Once in Libya, Blessing was taken to a "connection house" on the outskirts of Tripoli.
A Nigerian woman, around 40 years old, was waiting for her. She was to be her madam.
Blessing began to cry. Tears return to her face today, as she recounts what happened in Libya.
"They forced me into prostitution for nine months. I spent nine months in that dirty house, in the midst of infections of all kinds. There were days when I had to meet five men, one day I met eight. I never saw a dollar for those long months of prostitution, they told me that this was the way I would have to pay for my journey from Nigeria.
"But those months never ended. I was a slave, I was no longer a person. And today, that sense of dirt and shame cannot leave me."

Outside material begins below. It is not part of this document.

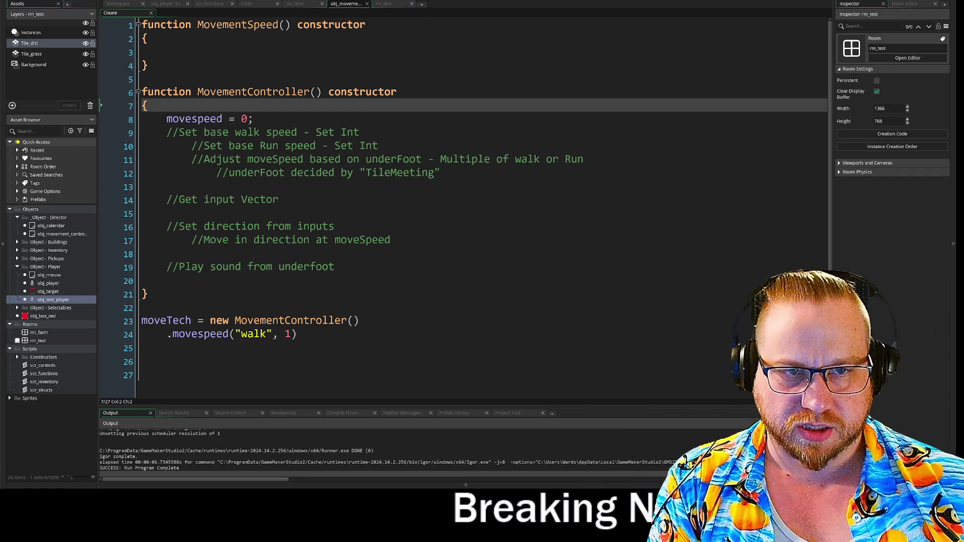
key("Return")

Blessing is only one of the thousands of stories of Nigerian women victims of trafficking stuck in Libyan hell, used as slaves by Nigerian mafias, often with the connivance of the Libyan militias that control the country's detention centres.
While she talks, today, finally safe, Blessing shakes the hands of Fatima. Fatima is protective and calm, knowing how to balance questions and silences.

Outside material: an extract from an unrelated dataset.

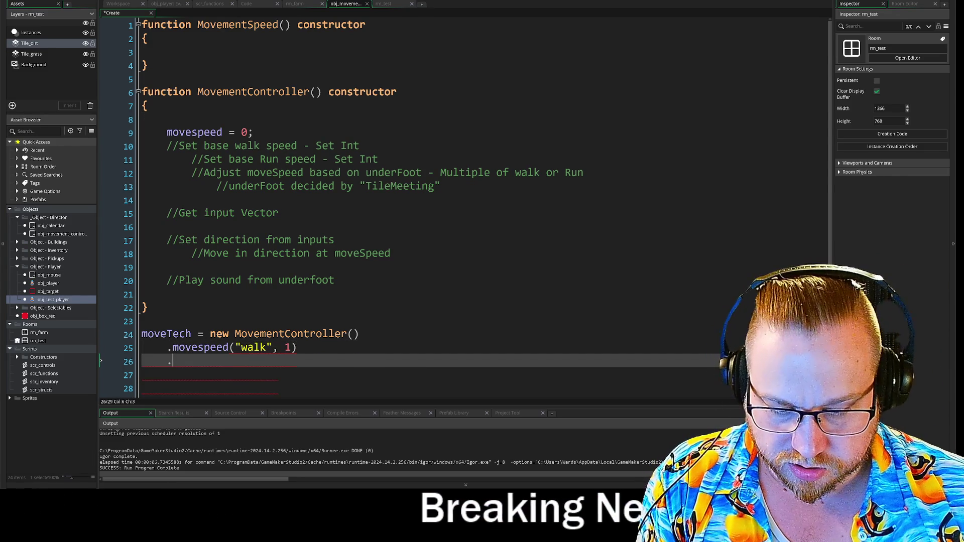
type("movespeed")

She asks questions tenaciously but without insistence.
Fatima knows when to say "be strong, and go on", and knows when to say "it's enough".
In Libya, Blessing witnessed atrocious things. She saw young girls entering the connection house, raped by their traffickers. One day Blessing begged her madam to let her leave, to leave for Europe, even on a rubber boat.
Blessing did not know what she might find in Italy and she knew that the journay was very dangerous. But she knew as well that it was the only chance of escaping from that hell.
Her madam told her that in order to pay for the "ticket", she would have to prostitute herself for another month.
And so she did. Until one day, finally, she left.
When she arrived in Sicily, Blessing was to have called a Nigerian woman - the local madam. But Blessing tore off that note with the phone number, and she told the police of all she had suffered in Libya.
"The hardest thing, once saved," Fatima says, "is to restore their trust and self-confidence. They were victims of voodoo rituals in Italy or Nigeria or Libya. They are afraid of retaliation against them, or worse on their family. The traffickers tell them that if the debt is not repaid, their families will suffer.
"This kind of blackmail keeps the girls nailed to the street for years. Many of them see their debts doubling, tripling. A girl arrived a week ago, Loveth, who gave her madam 80,000 euros over two years ($98,000). Her initial debt increased every time she tried to escape."
Many of them cannot call their family; it is precisely their family that has driven them to leave in the first place.
Today, Blessing is studying to become a cultural mediator. She wants to put her experience at the disposal of the many victims who continue to arrive in Europe from Libya.
"Your body becomes the property of someone else, you stop being a person and you become an object. In a moment you stop living, and to save yourself from that virtual death it takes years," says Blessing. "To work with these girls for me means to show them that you can come back to life."
Francesca Mannocchi is a journalist who previously reported from the front lines of the battle for Mosul and on the refugee crisis in Libya.